By Nichola Groom
NEW YORK (Reuters) - Krispy Kreme Doughnuts Inc. on Tuesday reported its first quarterly net loss since going public four years ago and cut the number of planned new stores as the low-carb diet craze curbs appetites for doughnuts.
The company, which earlier this month slashed its profit forecast for the year, triggering a huge sell-off in its stock, said it now will open 100 new stores this year, about 17 percent fewer than planned previously.
For its first quarter ended May 2, the Winston-Salem, North Carolina-based doughnut chain posted a net loss of $24.4 million, or 38 cents per share, after recording charges for shutting down its Montana Mills Bread Co. chain and restructuring other operations.
The loss reversed a profit of $13.1 million, or 22 cents per share, a year earlier.
During a conference call to discuss the results, Krispy Kreme executives blamed the rapid proliferation of low-carbohydrate packaged foods aimed at consumers following popular diets such as the Atkins and South Beach for weakening sales, particularly in supermarkets.

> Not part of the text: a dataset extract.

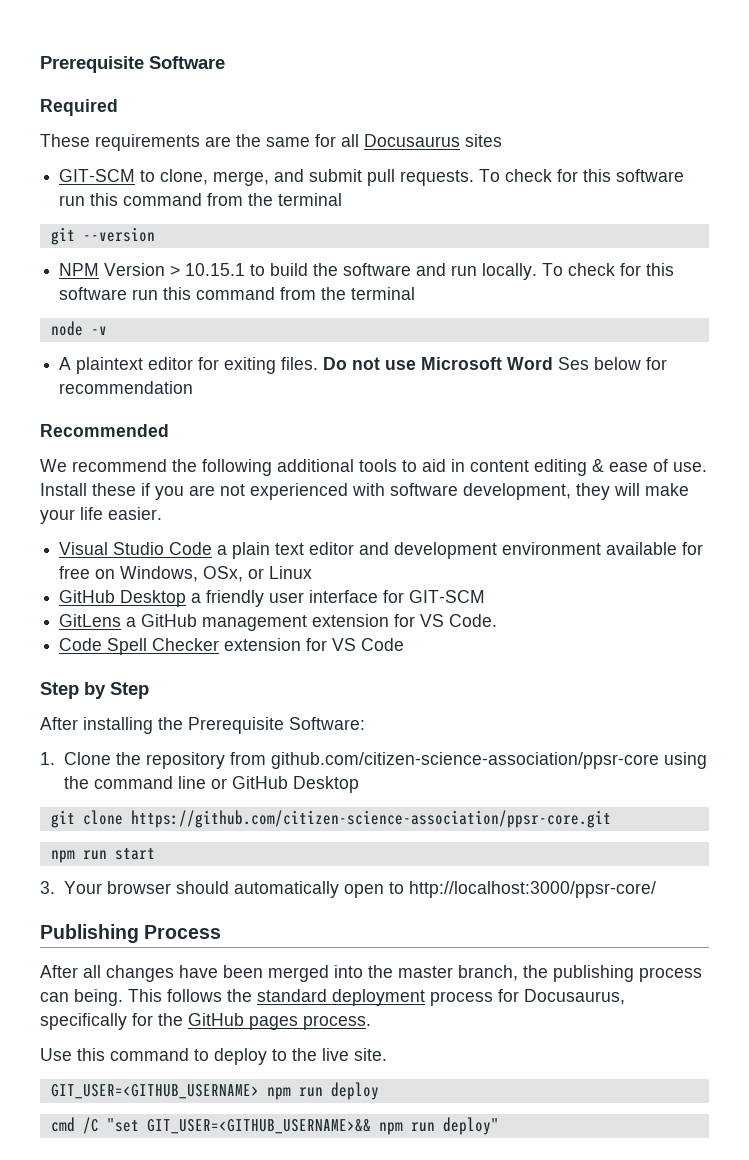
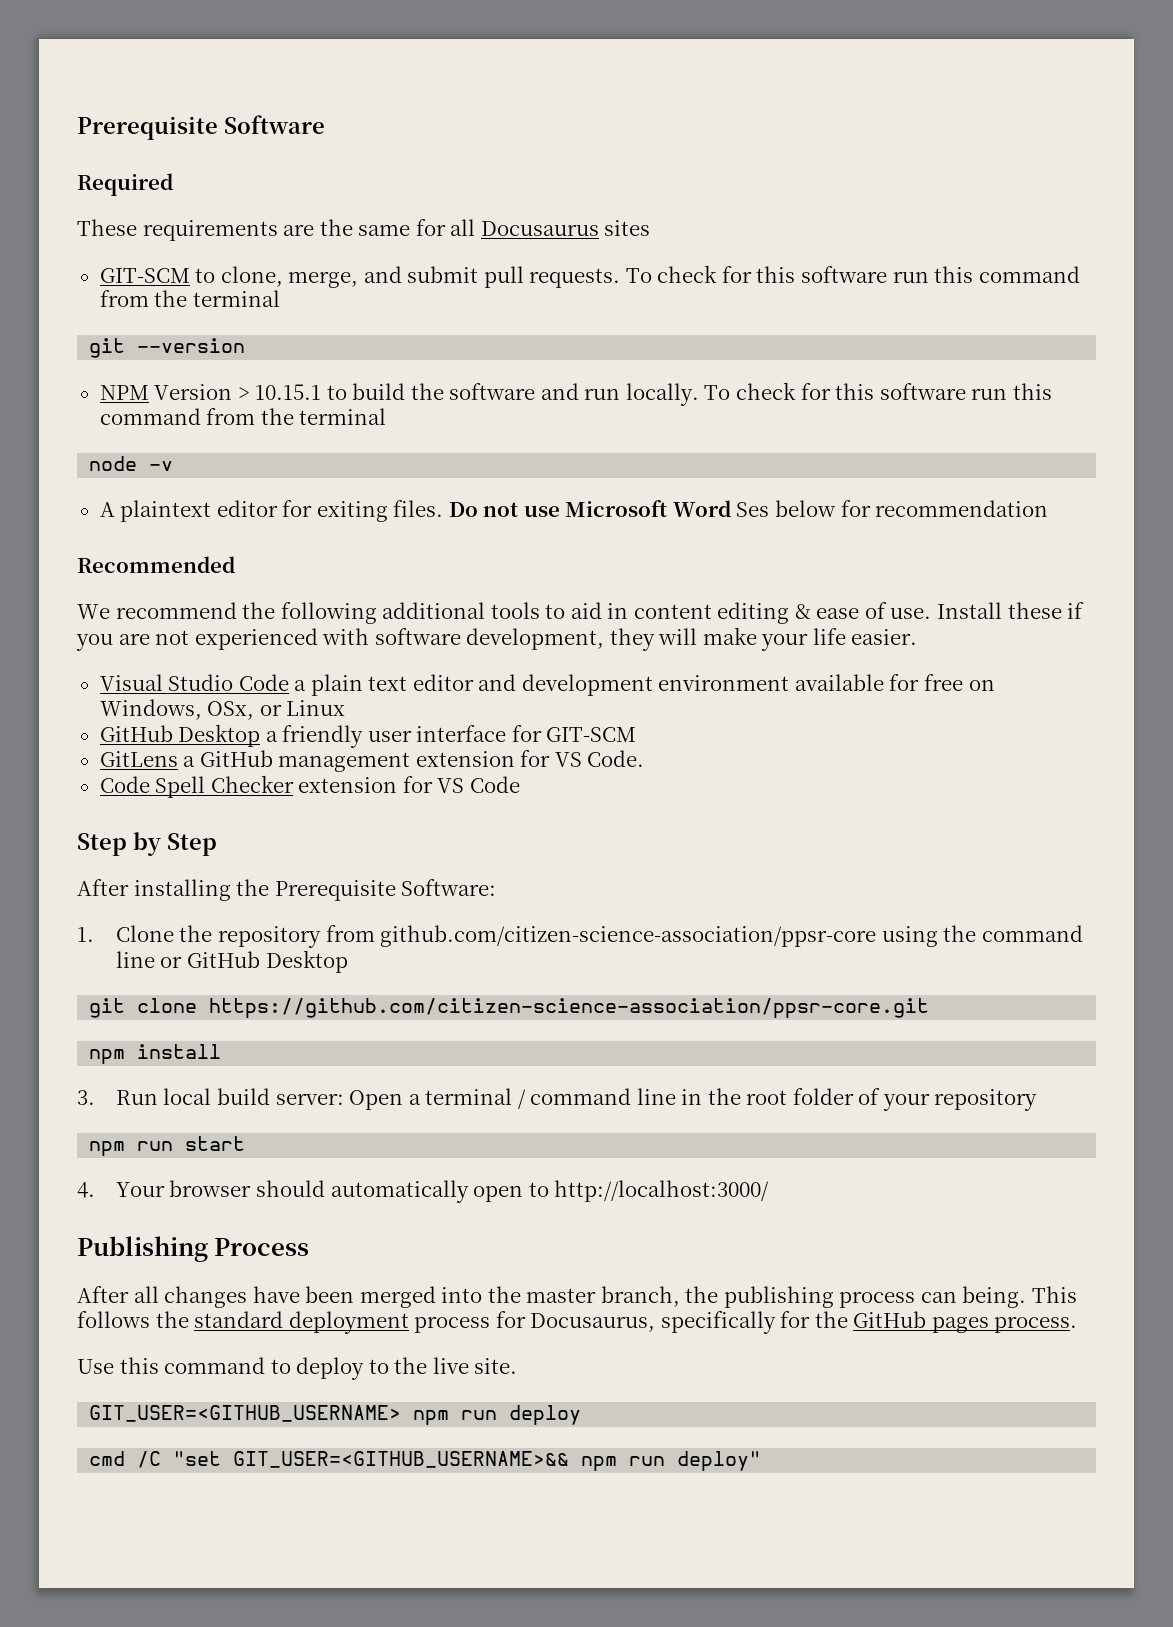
(611, 819) none -> [89,1044,222,1064] [77,1088,1038,1111] // npm install // 3. Run local build server: Open a terminal / command line in the root folder of your repository
[40,881,55,894] 3. -> [77,1182,95,1198] 4.
[408,881,656,898] http://localhost:3000/ppsr-core/ -> [554,1180,770,1202] http://localhost:3000/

"You can't walk down a grocery aisle today without -- on every level, on every shelf, every five feet -- seeing 'low-carb' on a package," said Krispy Kreme Chief Operating Officer John Tate. "People are going to try new things in lieu of what they are used to buying."
"COMPETING FOR THOSE EYEBALLS:)"
To compete more effectively with innovative products, Krispy Kreme will introduce several new incarnations of its signature doughnuts later this year, including a sugar-free doughnut, doughnut holes, and mini doughnut rings.
The company is also in the process of launching a new line of frozen drinks and will soon begin selling its own brand of coffee beans in supermarkets.
"To the extent that we can go out there with newness then we will compete effectively for those eyeballs," Tate said.
Krispy Kreme shares, which have lost more than a third of their value since the profit warning on May 7, rose 3 cents to close at $19.88 Tuesday on the New York Stock Exchange.
One analyst said investors were encouraged that Krispy Kreme management is positioning the company for growth in an environment where its brand is no longer seen as a hot new commodity.
"The are beginning to understand that they are at a critical juncture in their growth evolution," said U.S. Trust analyst Herb Achey. "Some of the swagger is gone from how they portray their growth plans. They want to execute now."
Excluding one-time items, Krispy Kreme reported a profit from continuing operations of $14.3 million, or 23 cents per share, up slightly from last year and in line with analysts' lowered expectations, according to Reuters Estimates.
Krispy Kreme estimated fiscal 2005 earnings from continuing operations of between $1.04 and $1.06 per share. Analysts, on average, are expecting $1.00 per share, according to Reuters Estimates.
The forecast is consistent with the profit warning earlier this month, when the company shaved 10 percent off its previous range of $1.16 to $1.18 per share.
Krispy Kreme said it now estimates full-year systemwide sales will increase 20 percent to 25 percent, and that systemwide comparable-store sales will rise by a low- to mid-single digit percentage.